The result is perhaps one of the most strikingly beautiful and poetic films to have been released in the last fifty years, not just for its stellar performances by the likes of Pete Posthlewaite; but also for the enticingly delicate way in which the story is unraveled to us, the audience. Distant Voices works as a two part story with Voices revolving around the world of a family ruled under the iron fist of a resoundingly disgusting father, (played by Posthlewaite) who tortures every member of the nuclear unit until his death. Set during the backdrop of the Blitz, Voices is an incredibly tough story to digest, opening slowly with an strikingly visual introduction to the world of working class Liverpudlian cobblestone streets; only to then cut to a scene of the father beating his eldest daughter for asking him if she can go to a dance.

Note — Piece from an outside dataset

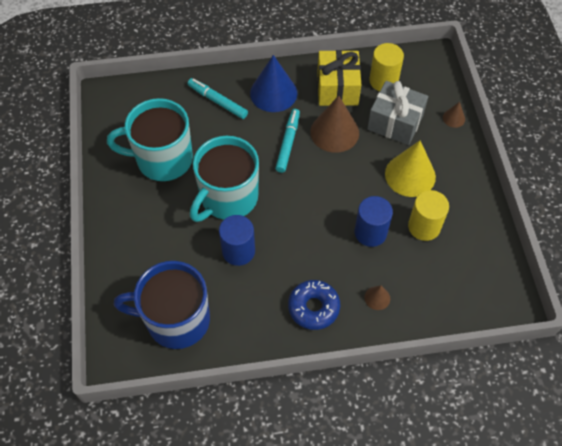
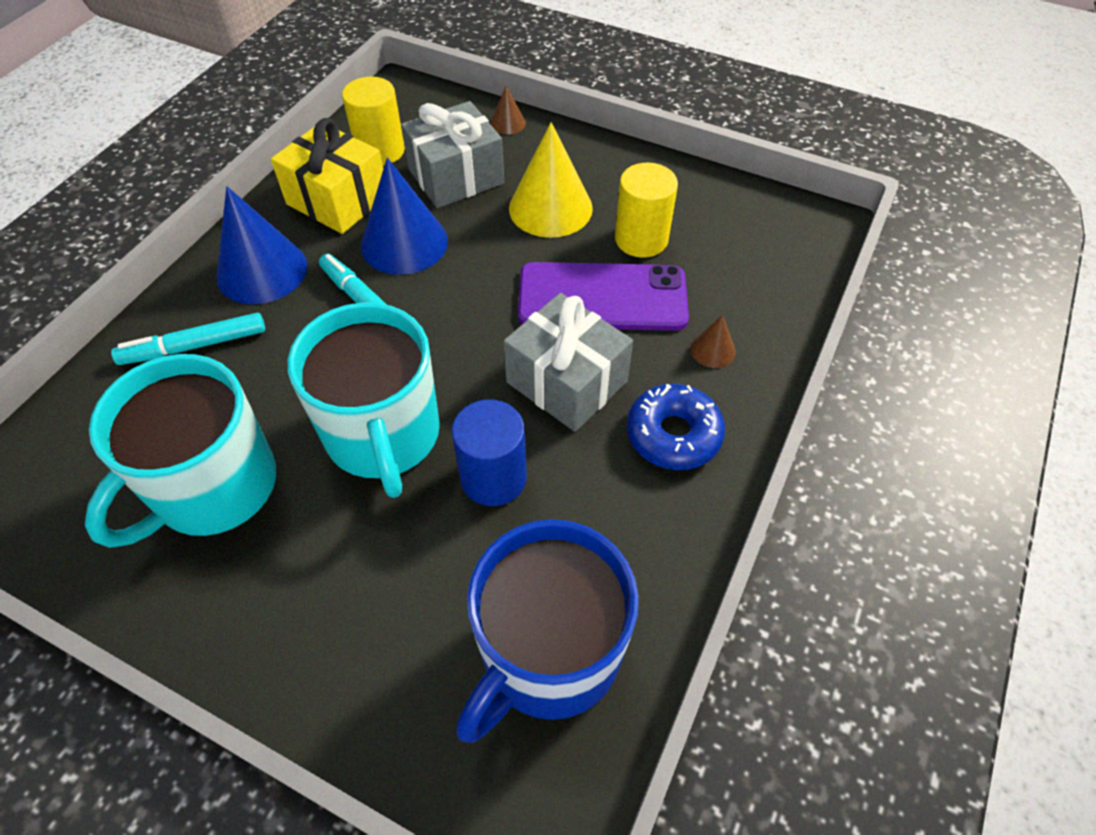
camera: 55 degrees left, 5 degrees down
(309, 248) = (566, 382): none -> grey gift
(334, 132) = (404, 243): brown cone -> blue cone
(370, 232) = (602, 297): blue cylinder -> purple phone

Still Lives is the second part of the film and could be argued as being just as horrid as the first even with the fathers passing, since the oppressed family, now free of the confines of such patriarchal dominance, are still trapped within the oppressive world of 1950’s Britain. Both films act as a form of lyrical poetry. The use of songs is heavy and visually presented to wondrous effect, capturing the true sense of community that a Britain of the past once had. The “dull” routine of ordinary life for the poor of the country is also amazingly detailed, contributing to the overall believability of the world Davies wishes to show us.
You can almost sense whilst viewing Distant Voices that this is a work of great personal significance to the filmmaker. Nothing of what would be deemed as the ‘ordinary” from the time period is spared from the screen. The use of cinematography, editing and production design not only just recreates the world of a recovering yet still crippled England, but also makes you as a viewer feel welcomed by it. Davies’ incredibly astute use of well chosen songs from times gone by will put a smile of anyone’s face, whilst the growing attachment we begin to feel for the surviving family after Posthelwaite’s death eventually becomes almost unbearable in itself as the happiness the characters in such a personal story experience is only a faint smokescreen; blanketing the real horrors of the working class situation in such a bleak period. Perhaps Davies’ best fictional work, one immediately feels sorry that such a talented individual suffered so much before his voice could be heard; then again that could very well be the sad price to pay for such great emotional talent, no?